• Selected excerpt:
When you diligently follow a recipe and cooking instructions, preheat the oven and still have parts of your dish undercooked, it can be very frustrating. This is not a reflection of you as a chef, but an indicator that your oven may not be evenly distributing heat. Fortunately, there are some tests to determine if your oven is failing to cook evenly with some fixes that may save you from needing to replace your appliance.
First Check Your Calibration
The first step to determining if your oven is not cooking evenly is to check your calibration. Even if the center of your food is practically uncooked, while the edges are burned, it could be that your oven is poorly calibrated.
Over time, the internal temperature of your oven can lose accuracy and so it isn’t matching what you have set on the temperature dial. If you have set the dial to 350 degrees, but the oven is actually closer to 400, it would result in well-done edges and only warm insides.
Fortunately, re-calibrating an oven is usually a relatively simple fix, and you should find instructions in your owner’s manual.
Perform a Hot Spots Test
If you have determined that your oven has been properly calibrated, you need to check how it is actually cooking. There are several methods that can be used to perform a hot spots test without requiring to buy specialist equipment. One way is to bake a cake, and if you can see that some parts are done, and you have raw batter after following the instructions precisely, it indicates a problem. Unfortunately, this only confirms a problem but no further information. Another idea is to lay bread across a cookie sheet and put it in the oven. You should be able to see where the bread browns and where it is still white. This will help you to pinpoint where the hot and cold spots in the oven are.
Once you’ve determined that there is uneven cooking, you’ll need to identify the underlying issue.
A Faulty Broil or Bake Element
If either the broil or bake element has burned out, you can expect uneven heating. When the broil element isn’t working, only the bake element is heating the oven and vice versa. This leads to uneven heating during preheating.

• Problems to work on:
**a.** According to the text on uneven oven cooking above, why is laying bread on a cookie sheet more useful than baking a cake for a hot spots test? Please answer in one to three sentences.
**b.** Write the next part of the text on uneven oven cooking, continuing after its last sentence.

• Records shown:
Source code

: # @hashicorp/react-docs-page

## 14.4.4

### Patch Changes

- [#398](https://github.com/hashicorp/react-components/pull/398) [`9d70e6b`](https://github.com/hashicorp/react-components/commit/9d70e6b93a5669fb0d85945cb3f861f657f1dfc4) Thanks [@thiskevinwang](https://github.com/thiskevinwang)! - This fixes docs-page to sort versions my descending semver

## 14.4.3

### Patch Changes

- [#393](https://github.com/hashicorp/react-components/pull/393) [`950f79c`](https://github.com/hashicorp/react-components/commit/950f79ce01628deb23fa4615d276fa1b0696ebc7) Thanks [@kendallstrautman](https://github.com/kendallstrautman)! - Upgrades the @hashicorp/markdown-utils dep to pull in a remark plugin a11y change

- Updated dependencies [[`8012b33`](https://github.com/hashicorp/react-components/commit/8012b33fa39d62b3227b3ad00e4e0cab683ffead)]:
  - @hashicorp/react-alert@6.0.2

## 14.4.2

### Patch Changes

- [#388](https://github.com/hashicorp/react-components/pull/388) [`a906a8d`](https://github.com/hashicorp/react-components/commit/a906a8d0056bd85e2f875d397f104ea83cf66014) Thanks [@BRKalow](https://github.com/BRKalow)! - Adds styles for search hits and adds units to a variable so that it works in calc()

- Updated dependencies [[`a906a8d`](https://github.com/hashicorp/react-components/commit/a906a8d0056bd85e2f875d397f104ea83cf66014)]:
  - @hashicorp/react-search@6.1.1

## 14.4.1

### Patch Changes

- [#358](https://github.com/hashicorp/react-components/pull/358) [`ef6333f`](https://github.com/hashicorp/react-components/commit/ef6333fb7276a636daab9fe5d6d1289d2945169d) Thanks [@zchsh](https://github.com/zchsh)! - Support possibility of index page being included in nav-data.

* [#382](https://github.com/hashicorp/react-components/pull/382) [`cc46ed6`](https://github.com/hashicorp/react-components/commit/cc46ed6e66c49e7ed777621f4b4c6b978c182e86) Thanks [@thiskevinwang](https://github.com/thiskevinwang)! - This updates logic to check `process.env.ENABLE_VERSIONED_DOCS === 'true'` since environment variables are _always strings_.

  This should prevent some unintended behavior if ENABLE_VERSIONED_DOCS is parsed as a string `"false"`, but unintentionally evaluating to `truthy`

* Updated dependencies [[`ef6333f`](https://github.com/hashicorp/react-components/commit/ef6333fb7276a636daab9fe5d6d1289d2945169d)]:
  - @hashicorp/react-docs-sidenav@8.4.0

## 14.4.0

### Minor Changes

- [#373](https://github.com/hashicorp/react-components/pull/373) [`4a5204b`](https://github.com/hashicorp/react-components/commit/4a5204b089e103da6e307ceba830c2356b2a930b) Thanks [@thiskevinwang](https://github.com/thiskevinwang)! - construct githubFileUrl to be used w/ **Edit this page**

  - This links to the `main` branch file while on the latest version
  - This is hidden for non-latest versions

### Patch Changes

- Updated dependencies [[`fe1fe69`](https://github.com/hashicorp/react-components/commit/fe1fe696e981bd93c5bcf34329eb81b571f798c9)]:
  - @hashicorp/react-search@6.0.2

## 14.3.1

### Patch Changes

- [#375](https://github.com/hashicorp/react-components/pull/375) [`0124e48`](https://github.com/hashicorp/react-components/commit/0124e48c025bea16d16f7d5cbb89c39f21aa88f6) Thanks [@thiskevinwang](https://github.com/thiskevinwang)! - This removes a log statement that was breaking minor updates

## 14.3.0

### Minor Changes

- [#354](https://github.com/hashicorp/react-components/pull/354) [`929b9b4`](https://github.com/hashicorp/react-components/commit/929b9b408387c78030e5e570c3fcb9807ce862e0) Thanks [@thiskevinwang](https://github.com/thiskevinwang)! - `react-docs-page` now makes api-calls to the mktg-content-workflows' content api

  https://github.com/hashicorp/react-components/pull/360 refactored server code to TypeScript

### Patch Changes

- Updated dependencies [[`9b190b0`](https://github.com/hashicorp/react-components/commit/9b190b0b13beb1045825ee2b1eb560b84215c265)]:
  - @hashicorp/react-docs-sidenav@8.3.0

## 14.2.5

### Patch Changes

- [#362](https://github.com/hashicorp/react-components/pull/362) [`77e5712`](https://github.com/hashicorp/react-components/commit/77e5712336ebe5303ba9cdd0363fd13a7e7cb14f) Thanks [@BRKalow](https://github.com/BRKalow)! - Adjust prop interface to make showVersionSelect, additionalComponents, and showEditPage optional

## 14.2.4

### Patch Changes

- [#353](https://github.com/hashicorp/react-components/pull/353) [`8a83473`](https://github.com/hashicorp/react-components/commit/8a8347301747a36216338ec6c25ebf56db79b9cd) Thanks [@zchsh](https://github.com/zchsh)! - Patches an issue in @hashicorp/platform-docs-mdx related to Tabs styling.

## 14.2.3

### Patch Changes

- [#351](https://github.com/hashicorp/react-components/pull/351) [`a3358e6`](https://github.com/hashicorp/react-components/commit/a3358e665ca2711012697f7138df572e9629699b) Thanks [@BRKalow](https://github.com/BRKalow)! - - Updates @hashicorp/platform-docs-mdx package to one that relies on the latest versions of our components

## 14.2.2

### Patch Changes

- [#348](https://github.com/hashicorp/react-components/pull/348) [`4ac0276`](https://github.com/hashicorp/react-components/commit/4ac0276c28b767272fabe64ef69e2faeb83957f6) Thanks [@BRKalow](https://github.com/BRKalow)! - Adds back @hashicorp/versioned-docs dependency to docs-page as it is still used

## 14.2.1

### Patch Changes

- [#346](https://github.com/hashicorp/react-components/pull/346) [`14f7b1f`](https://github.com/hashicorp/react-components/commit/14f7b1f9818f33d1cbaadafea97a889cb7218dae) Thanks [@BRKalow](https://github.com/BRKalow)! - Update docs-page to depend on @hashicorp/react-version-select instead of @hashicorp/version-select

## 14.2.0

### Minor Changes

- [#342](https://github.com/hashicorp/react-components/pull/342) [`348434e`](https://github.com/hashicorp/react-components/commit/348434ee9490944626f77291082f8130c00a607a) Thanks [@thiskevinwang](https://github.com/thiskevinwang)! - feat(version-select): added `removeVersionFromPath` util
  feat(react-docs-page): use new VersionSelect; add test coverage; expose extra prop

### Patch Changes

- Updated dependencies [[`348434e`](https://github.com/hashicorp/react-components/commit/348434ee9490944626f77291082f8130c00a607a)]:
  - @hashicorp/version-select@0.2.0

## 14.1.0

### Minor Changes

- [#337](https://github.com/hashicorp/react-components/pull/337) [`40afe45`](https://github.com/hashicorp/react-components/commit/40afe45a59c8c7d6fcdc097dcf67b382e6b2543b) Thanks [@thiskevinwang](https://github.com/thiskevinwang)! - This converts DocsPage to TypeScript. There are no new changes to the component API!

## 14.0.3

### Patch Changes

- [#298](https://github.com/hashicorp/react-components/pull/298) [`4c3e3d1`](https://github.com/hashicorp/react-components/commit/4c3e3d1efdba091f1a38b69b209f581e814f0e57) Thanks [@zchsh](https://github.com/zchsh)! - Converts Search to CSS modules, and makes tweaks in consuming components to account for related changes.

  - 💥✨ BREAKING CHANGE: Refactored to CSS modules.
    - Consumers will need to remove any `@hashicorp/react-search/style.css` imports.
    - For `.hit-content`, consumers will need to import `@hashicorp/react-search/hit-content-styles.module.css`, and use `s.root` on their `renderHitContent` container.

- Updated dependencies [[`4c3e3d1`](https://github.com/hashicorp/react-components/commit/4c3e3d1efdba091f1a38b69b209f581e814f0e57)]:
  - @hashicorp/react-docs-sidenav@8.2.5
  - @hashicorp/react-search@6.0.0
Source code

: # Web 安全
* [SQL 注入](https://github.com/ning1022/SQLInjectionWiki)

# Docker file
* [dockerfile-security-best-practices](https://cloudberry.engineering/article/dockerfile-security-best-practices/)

• Outputs for the tasks:
**a.** A cake that comes out partly done and partly raw only confirms that there is a problem and gives no further information. Bread laid across a cookie sheet shows where it browns and where it stays white. That pinpoints the hot and cold spots in the oven.

**b.**
It may be possible to visually assess if either element has burned out. Preheat your oven and look to see whether both the broil element at the top and the bake element at the bottom are both glowing red. If one isn’t red, it is faulty or burned out and will need to be replaced.
Temperature Sensor Fault
Over time, the temperature sensor inside your oven can wear out. Firstly check to see if your sensor has shifted and is not touching the oven wall. If so, you will need to re-position to it is no longer in contact with the wall. You can also use an ohmmeter to test if the sensor is operating correctly. As the temperature in the oven cavity rises, the temperature sensor resistance reading should also increase.
If your temperature sensor has developed a fault, it will need to be replaced. You can tackle this yourself or call in a professional.
Adjust Your Technique
Some ovens just cook differently. You will notice on cooking shows that they advise a rough cooking temperature for recipes for this reason. In this case, you may just need to adjust your technique. You may need to use different cookware such as glassware to even out the cooking or adjust your racks. It may simply be that your baking pans have browned with age and are no longer reflecting heat. So, consider replacing them or give them a deep clean using vinegar and baking soda with hot water to restore the shine.
If you’re still having issues with your oven, you can rely on a home appliance repair technician to provide long-term solutions. Be sure to consult an experienced professional for advice and a resolution to your oven problems.